任务 1: 把下面这篇讲矩阵求导的文档完整打印出来，一字不改。

文档:
# # # #

矩阵的求导
# 对矩阵的求导_Matrix_Derivative
Tags: #Matrix #Derivative #Calculus #MachineLearning
- 在学习吴恩达机器学习CS229的时候为了推导Normal Equation的公式, 接触到了函数对于矩阵的求导, 因为许久没有接触微积分, 并且知识跨度太大, 许久没有看懂, 故在此笔记中慢慢梳理.
- Learning Materials:
- Pili HU, Matrix Calculus, https://github.com/hupili/tutorial/tree/master/matrix-calculus
- A Matrix Algebra Approach to Artificial Intelligence by Xian-Da Zhang
- 矩阵求导术
- 矩阵导数计算器
# 不同的情况
涉及到矩阵的导数运算有以下情况:
- 标量函数(Scalar Function) : 将变量(可能是矩阵或者向量)映射到 $\rightarrow\mathbb{R}_{}$
- 向量函数(Vector Function): 变量$\rightarrow\mathbb{R}_{n}$
- 矩阵函数(Matrix Function): 变量$\rightarrow\mathbb{R}_{m\times n}$
具体的映射表示如下:1
# A Walk Through
# Highlights
矩阵导数与微分的联系 $$d f=\operatorname{tr}\left(\left(\frac{\partial f}{\partial X}\right)^{T} d X\right)$$ ^e0894d
# 与梯度的关系2
从下面的叙述可以看出, 一个$\mathbb R_{m\times n}\mapsto \mathbb R_{n}$函数$f(A)$, 其对于$A$梯度便是对于自变量$A$的导数矩阵.

# # # #

数据行:
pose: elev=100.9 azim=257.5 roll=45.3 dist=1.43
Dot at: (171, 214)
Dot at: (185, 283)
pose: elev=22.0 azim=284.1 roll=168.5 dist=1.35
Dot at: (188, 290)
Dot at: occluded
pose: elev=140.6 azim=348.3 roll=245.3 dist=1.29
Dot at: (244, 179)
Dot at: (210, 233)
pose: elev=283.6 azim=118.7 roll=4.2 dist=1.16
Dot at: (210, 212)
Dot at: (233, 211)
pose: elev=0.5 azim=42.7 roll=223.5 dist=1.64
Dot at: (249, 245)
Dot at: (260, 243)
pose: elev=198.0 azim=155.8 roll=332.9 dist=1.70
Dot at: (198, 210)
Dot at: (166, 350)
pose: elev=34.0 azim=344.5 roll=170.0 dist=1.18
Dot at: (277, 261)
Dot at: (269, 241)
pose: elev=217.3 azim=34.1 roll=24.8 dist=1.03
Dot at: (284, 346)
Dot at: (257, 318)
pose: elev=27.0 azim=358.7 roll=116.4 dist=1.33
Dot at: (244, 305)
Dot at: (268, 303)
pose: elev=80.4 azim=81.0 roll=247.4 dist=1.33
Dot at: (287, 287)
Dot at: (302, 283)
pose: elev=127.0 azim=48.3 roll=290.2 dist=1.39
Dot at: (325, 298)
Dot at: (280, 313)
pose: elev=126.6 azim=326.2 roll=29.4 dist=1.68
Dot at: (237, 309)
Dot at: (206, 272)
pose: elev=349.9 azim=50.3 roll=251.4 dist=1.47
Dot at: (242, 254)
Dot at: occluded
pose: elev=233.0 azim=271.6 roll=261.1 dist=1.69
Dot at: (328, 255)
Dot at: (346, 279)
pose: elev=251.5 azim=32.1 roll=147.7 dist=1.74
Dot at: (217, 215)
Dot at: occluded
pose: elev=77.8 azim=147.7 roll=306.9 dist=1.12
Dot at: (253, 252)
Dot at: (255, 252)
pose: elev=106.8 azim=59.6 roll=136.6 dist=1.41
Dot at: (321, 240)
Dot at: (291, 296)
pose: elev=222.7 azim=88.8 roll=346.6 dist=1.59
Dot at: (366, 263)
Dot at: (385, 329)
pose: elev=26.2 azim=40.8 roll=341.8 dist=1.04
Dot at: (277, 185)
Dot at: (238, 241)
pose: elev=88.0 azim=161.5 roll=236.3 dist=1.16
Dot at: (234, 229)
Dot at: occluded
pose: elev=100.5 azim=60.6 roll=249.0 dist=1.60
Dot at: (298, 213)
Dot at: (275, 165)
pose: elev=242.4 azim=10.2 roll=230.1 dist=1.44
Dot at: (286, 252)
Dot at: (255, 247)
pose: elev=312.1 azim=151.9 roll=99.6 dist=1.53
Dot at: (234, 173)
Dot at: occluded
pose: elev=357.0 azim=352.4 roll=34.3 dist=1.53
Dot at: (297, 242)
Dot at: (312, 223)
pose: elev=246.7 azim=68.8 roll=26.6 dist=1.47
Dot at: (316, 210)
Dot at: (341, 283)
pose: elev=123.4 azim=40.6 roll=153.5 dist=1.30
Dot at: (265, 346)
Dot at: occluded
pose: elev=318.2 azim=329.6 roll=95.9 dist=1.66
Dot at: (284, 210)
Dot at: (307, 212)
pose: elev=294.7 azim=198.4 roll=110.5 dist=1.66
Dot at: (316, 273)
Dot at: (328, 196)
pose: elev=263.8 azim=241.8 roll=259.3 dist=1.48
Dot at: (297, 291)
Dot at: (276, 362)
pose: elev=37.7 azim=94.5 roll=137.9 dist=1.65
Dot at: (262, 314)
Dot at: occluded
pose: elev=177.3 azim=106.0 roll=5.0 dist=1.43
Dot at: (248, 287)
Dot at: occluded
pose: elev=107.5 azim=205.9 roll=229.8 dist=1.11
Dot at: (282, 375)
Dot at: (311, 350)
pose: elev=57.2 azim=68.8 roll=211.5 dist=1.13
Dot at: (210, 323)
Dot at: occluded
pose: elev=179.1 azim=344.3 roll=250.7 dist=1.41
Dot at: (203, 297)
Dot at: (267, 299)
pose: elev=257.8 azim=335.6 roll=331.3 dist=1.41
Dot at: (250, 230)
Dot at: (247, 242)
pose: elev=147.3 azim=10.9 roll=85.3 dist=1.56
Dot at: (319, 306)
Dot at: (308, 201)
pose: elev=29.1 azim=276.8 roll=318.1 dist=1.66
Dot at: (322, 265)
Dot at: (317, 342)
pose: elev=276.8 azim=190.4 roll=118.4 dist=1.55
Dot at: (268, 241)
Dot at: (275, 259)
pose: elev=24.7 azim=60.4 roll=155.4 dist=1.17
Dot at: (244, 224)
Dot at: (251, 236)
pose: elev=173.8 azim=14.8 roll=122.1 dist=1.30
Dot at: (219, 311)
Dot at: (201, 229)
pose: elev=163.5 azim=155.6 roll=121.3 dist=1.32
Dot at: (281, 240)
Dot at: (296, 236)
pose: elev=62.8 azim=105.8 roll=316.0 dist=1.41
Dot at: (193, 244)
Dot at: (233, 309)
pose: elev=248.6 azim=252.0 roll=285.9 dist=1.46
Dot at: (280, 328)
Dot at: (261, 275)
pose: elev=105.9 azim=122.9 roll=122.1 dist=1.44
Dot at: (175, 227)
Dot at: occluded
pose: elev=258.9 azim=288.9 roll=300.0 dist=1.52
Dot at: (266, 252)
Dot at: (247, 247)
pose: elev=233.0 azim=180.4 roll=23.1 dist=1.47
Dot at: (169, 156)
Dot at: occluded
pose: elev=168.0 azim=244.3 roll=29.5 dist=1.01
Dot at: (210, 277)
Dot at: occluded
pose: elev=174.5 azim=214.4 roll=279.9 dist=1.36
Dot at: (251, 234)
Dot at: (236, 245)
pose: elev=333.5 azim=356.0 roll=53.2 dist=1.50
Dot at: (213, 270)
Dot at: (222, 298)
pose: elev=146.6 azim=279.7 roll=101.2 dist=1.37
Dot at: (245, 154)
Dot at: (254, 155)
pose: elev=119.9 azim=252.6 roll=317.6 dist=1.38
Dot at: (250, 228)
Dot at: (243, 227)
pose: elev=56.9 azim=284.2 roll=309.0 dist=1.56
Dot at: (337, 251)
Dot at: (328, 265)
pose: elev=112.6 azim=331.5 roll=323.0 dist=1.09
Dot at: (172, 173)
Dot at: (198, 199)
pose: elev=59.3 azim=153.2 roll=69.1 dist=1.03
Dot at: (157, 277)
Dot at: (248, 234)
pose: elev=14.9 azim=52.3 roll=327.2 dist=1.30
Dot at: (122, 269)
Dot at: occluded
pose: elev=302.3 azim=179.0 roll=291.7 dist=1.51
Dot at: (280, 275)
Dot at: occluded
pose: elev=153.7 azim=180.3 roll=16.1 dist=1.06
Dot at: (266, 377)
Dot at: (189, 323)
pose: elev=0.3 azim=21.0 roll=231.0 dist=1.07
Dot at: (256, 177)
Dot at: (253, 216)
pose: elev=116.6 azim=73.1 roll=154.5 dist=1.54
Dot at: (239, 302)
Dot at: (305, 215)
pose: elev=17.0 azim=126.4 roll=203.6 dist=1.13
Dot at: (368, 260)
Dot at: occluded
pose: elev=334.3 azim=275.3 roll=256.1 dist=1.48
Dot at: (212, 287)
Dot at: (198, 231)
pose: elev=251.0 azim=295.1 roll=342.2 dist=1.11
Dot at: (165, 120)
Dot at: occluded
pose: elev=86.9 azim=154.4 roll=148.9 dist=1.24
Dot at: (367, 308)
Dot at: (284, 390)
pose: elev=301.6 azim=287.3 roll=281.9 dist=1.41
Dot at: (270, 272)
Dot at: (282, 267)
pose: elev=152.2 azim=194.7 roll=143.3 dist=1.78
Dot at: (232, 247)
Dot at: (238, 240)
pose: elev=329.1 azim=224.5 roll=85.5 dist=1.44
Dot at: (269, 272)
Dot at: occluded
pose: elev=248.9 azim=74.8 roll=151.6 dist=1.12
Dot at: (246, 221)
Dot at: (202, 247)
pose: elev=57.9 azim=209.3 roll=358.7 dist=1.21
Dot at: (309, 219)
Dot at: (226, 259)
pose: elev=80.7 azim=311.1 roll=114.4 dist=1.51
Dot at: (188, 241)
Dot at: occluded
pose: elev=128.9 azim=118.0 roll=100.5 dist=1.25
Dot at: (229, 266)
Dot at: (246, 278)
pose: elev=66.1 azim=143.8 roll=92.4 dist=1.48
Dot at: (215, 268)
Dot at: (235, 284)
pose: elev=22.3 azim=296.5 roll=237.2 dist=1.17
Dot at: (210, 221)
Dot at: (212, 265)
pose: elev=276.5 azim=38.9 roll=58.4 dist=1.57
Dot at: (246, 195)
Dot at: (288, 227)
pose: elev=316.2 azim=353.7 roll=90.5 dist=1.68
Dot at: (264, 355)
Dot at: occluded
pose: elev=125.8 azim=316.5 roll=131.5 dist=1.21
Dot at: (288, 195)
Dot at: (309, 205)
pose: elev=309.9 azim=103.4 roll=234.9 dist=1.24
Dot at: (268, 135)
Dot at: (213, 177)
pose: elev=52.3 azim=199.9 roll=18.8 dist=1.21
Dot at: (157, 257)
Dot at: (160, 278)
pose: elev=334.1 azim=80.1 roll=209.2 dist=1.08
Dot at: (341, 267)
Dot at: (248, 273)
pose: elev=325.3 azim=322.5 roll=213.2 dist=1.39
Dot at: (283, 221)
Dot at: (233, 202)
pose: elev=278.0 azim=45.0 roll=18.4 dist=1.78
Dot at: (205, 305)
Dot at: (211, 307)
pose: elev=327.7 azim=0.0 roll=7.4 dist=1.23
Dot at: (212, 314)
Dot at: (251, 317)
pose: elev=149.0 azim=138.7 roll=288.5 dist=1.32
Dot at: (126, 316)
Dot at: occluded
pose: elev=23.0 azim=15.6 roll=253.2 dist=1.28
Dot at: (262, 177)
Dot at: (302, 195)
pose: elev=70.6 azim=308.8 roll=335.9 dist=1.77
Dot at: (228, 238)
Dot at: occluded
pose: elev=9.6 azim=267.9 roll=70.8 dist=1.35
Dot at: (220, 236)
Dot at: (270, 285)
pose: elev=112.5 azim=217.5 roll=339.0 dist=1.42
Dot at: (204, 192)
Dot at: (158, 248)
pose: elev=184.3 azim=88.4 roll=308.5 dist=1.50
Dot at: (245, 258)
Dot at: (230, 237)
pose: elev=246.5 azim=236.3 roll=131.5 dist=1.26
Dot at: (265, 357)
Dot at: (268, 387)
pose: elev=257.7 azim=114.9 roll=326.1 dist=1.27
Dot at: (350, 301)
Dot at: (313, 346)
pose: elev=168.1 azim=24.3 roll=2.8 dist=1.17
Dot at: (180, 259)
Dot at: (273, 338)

# # # #

任务 2: 将上面列表从第一行起、到包含“Dot at: (210, 233)”的那一行为止（两端都算）的各行转换成 JSON 字符串数组，每行对应一个字符串，空行不计。

书面回答 1:
矩阵的求导
# 对矩阵的求导_Matrix_Derivative
Tags: #Matrix #Derivative #Calculus #MachineLearning
- 在学习吴恩达机器学习CS229的时候为了推导Normal Equation的公式, 接触到了函数对于矩阵的求导, 因为许久没有接触微积分, 并且知识跨度太大, 许久没有看懂, 故在此笔记中慢慢梳理.
- Learning Materials:
- Pili HU, Matrix Calculus, https://github.com/hupili/tutorial/tree/master/matrix-calculus
- A Matrix Algebra Approach to Artificial Intelligence by Xian-Da Zhang
- 矩阵求导术
- 矩阵导数计算器
# 不同的情况
涉及到矩阵的导数运算有以下情况:
- 标量函数(Scalar Function) : 将变量(可能是矩阵或者向量)映射到 $\rightarrow\mathbb{R}_{}$
- 向量函数(Vector Function): 变量$\rightarrow\mathbb{R}_{n}$
- 矩阵函数(Matrix Function): 变量$\rightarrow\mathbb{R}_{m\times n}$
具体的映射表示如下:1
# A Walk Through
# Highlights
矩阵导数与微分的联系 $$d f=\operatorname{tr}\left(\left(\frac{\partial f}{\partial X}\right)^{T} d X\right)$$ ^e0894d
# 与梯度的关系2
从下面的叙述可以看出, 一个$\mathbb R_{m\times n}\mapsto \mathbb R_{n}$函数$f(A)$, 其对于$A$梯度便是对于自变量$A$的导数矩阵.

书面回答 2:
[
  "pose: elev=100.9 azim=257.5 roll=45.3 dist=1.43",
  "Dot at: (171, 214)",
  "Dot at: (185, 283)",
  "pose: elev=22.0 azim=284.1 roll=168.5 dist=1.35",
  "Dot at: (188, 290)",
  "Dot at: occluded",
  "pose: elev=140.6 azim=348.3 roll=245.3 dist=1.29",
  "Dot at: (244, 179)",
  "Dot at: (210, 233)"
]